**SET PROBLEM 1**
Reproduce the passage of the subnet addressing memo that begins with the words "Status of this" and ends after the words "memo is unlimited.", with no changes.
**SET PROBLEM 2**
Convert the records from their first line through the line containing "contrast brightness saturation: contrast" into a two-column CSV with the columns input and history, one row per record. Put each value in a single quoted field, with its line breaks replaced by spaces.

**SELECTED EXTRACT**
________________
Network Working Group Michael J. Karels Request for Comments: 936 UC Berkeley

                                                         February 1985
             Another Internet Subnet Addressing Scheme

Status of this Memo

 This RFC suggests a proposed protocol for the ARPA-Internet
 community, and requests discussion and suggestions for improvements.
 Distribution of this memo is unlimited.

Introduction

 There have been several proposals for schemes to allow the use of a
 single Internet network number to refer to a collection of physical
 networks under common administration which are reachable from the
 rest of the Internet by a common route.  Such schemes allow a
 simplified view of an otherwise complicated topology from hosts and
 gateways outside of this collection.  They allow the complexity of
 the number and  type of these networks, and routing to them, to be
 localized.  Additions and changes in configuration thus cause no
 detectable change, and no interruption of service, due to slow
 propagation of routing and other information outside of the local
 environment.  These schemes also simplify the administration of the
 network, as changes do not require allocation of new network numbers
 for each new cable installed.  The motivation for explicit or
 implicit subnets, several of the alternatives, and descriptions of
 existing implementations of this type have been described in detail
 [1,2].  This proposal discusses an alternative scheme, one that has
 been in use at the University of California, Berkeley since
 April 1984.
________________
**Lines of data**
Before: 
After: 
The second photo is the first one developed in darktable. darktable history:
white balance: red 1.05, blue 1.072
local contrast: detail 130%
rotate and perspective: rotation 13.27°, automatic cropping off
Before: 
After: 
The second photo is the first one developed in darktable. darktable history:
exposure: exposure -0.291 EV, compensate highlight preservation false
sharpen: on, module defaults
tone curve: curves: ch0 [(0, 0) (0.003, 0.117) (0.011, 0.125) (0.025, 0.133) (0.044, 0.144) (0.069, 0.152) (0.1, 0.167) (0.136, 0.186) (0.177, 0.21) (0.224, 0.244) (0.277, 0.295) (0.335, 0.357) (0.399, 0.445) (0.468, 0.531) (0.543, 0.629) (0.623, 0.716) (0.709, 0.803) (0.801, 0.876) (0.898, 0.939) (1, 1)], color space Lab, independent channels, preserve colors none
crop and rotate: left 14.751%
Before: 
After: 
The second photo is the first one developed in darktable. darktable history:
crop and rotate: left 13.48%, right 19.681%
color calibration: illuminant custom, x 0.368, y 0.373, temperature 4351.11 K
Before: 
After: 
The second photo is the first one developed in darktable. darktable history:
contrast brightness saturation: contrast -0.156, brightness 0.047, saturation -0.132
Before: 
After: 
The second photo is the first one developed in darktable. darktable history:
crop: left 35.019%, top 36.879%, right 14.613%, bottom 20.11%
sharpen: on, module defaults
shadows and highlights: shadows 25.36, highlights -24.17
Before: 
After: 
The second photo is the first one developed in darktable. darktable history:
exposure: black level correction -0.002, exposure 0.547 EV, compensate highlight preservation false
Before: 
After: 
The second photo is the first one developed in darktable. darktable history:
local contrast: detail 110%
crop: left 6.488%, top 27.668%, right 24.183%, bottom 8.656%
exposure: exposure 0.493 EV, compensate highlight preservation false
________________
**WRITTEN ANSWER 1**
Status of this Memo

 This RFC suggests a proposed protocol for the ARPA-Internet
 community, and requests discussion and suggestions for improvements.
 Distribution of this memo is unlimited.

**WRITTEN ANSWER 2**
input,history
"Before: After: The second photo is the first one developed in darktable. darktable history:","white balance: red 1.05, blue 1.072 local contrast: detail 130% rotate and perspective: rotation 13.27°, automatic cropping off"
"Before: After: The second photo is the first one developed in darktable. darktable history:","exposure: exposure -0.291 EV, compensate highlight preservation false sharpen: on, module defaults tone curve: curves: ch0 [(0, 0) (0.003, 0.117) (0.011, 0.125) (0.025, 0.133) (0.044, 0.144) (0.069, 0.152) (0.1, 0.167) (0.136, 0.186) (0.177, 0.21) (0.224, 0.244) (0.277, 0.295) (0.335, 0.357) (0.399, 0.445) (0.468, 0.531) (0.543, 0.629) (0.623, 0.716) (0.709, 0.803) (0.801, 0.876) (0.898, 0.939) (1, 1)], color space Lab, independent channels, preserve colors none crop and rotate: left 14.751%"
"Before: After: The second photo is the first one developed in darktable. darktable history:","crop and rotate: left 13.48%, right 19.681% color calibration: illuminant custom, x 0.368, y 0.373, temperature 4351.11 K"
"Before: After: The second photo is the first one developed in darktable. darktable history:","contrast brightness saturation: contrast -0.156, brightness 0.047, saturation -0.132"